Ankara university's virtual classroom draws on swiftly changing technology.

A photographer shoots backstage during New York Fashion Week, Feb. 16, 2010. Anadolu university thinks it has found a way forward for both the amateurs and professional photographers. (Jessica Rinaldi/Reuters)

Photo caption: A photographer shoots backstage during New York Fashion Week, Feb. 16, 2010. Anadolu university thinks it has found a way forward for both the amateurs and professional photographers. (Jessica Rinaldi/Reuters)

ISTANBUL, Turkey — Every day we are bombarded with images — on roadside billboards, in newspapers and magazines, and on TV. And every other week, a new tool or medium (look no further than camera phones and YouTube) allows amateurs to become self-publishing quasi-professionals. It's little wonder that universities report a tough struggle in reassigning value to the study of photography.

One university, Anadolu in Turkey, thinks it has found a way forward for both the amateurs and professionals.

Gone are the darkrooms and printing labs of a traditional photo school. Gone, too, are the classrooms. The degree program, established last year as a part of the school’s innovative distance-education system, is using the same technologies that created the rampant proliferation of images to reinvent the way in which they are taught.

“Our lives, more than ever, are intertwined with photography,” said Yakup Karapolat, a student in the Photography and Camera Operation Associates degree program based in Ankara. “The trick is to teach people how to use it.”
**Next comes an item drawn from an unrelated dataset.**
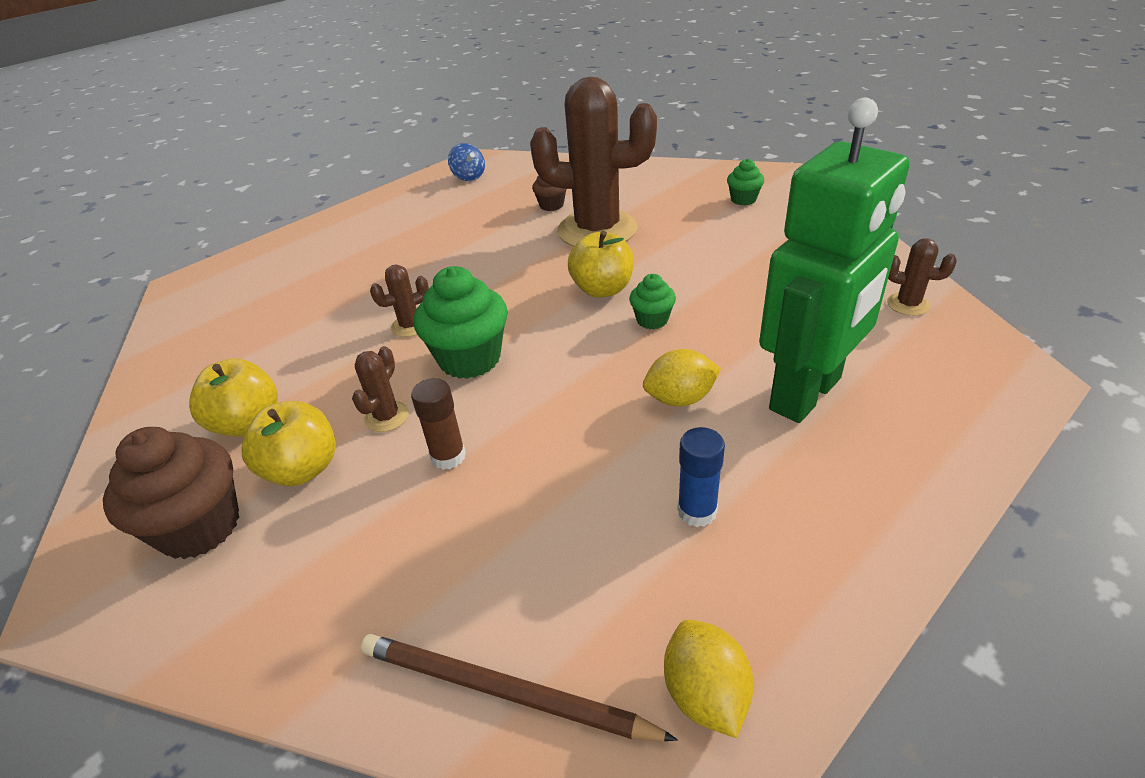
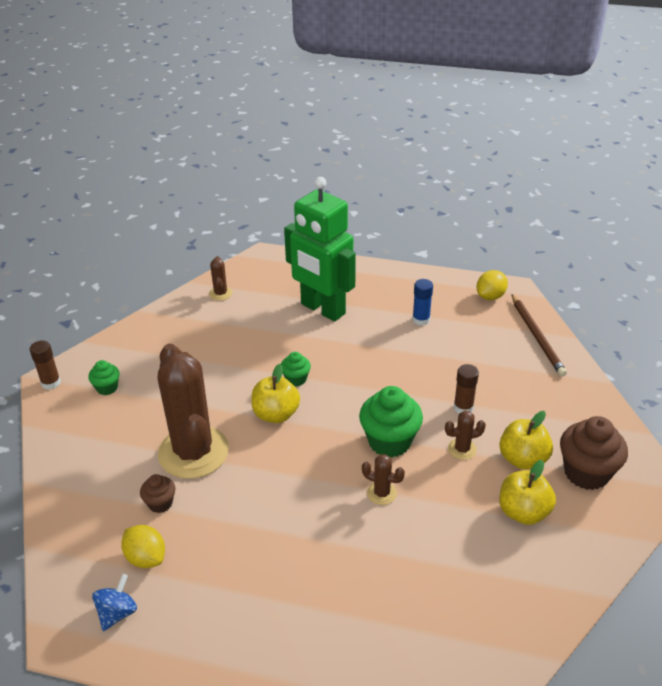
camera: 125 degrees left, 0 degrees up
yellow lemon [643,349,721,406] -> yellow lemon moved to [121,525,165,568]
green robot [759,98,910,423] -> green robot turned 150 degrees counterclockwise [284,177,356,322]
none -> brown glue stick [30,340,61,390]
The course is based around a digital-learning platform that allows students from around the country to interact virtually, uploading work and hosting discussion groups without ever having to leave the privacy of their own home.

“At the beginning I thought it would be very difficult,” confessed Gulsen Elmas, a student living in Adana, in south-central Anatolia, a day's drive from where the university is located in the industrial powerhouse of Eskisehir. “But then I realized I could follow the lessons while sitting on my comfortable sofa ... It was getting easy.”
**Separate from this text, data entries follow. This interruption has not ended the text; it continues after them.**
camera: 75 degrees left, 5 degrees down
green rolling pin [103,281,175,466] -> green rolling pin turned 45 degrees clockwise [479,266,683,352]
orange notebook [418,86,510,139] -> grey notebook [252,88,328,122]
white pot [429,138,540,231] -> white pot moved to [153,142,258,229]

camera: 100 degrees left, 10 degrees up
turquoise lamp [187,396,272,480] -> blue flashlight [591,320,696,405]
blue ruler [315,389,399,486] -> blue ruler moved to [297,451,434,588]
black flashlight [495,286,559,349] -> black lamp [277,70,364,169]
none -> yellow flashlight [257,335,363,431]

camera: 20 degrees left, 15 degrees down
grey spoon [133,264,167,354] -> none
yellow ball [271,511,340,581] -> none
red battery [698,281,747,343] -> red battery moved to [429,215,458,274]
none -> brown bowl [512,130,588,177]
The two-year course includes standards of photography education such as the "History of Photography" and "Film and Video Production," as well as some uniquely Turkish offerings like "Ataturk’s Principles" and "History of Turkish Revolution."

For decades, photographers would cram into workshops and conferences as they discussed the important values of their craft. But at a time when the technology, nomenclature and just about everything else involving photography is changing so rapidly, virtual classrooms seem to fit the trend.

Distance education, whether delivered online or in real time, is quickly becoming one of the most significant growth areas in higher education. Major academic institutions around the world are investing human and economic resources into developing high-quality distance-learning programs.